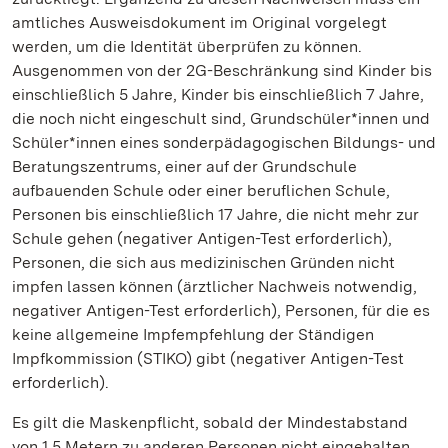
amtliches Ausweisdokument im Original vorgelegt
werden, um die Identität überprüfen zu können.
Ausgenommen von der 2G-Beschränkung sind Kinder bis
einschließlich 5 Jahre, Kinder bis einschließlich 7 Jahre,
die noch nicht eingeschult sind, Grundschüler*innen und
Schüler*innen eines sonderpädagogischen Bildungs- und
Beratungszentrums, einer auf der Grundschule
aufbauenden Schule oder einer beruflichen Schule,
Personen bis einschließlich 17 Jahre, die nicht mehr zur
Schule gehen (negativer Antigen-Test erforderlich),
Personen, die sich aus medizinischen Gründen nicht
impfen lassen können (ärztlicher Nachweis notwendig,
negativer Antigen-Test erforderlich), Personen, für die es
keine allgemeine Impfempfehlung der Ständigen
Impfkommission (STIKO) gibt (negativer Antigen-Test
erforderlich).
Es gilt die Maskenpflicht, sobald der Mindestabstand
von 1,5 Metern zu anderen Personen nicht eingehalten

---

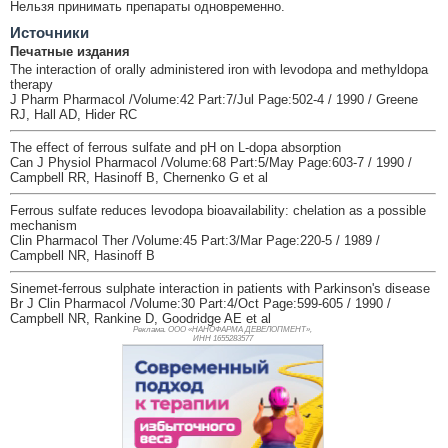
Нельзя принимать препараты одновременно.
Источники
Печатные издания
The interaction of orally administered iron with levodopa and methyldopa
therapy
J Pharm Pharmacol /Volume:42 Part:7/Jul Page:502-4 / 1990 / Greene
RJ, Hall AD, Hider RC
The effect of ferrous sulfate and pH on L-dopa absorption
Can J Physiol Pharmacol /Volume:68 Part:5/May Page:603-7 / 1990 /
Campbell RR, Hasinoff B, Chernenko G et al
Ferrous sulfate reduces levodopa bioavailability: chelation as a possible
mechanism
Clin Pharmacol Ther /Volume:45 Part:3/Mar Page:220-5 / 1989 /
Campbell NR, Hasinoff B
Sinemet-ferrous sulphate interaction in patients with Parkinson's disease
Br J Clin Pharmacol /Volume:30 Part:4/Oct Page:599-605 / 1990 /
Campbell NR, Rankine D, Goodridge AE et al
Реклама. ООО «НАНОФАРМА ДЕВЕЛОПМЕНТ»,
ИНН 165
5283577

- [What the task asks]: The answer to this exercise is one number: how many lines of the records above contain the string "Hasinoff".

- [Completed task]: 2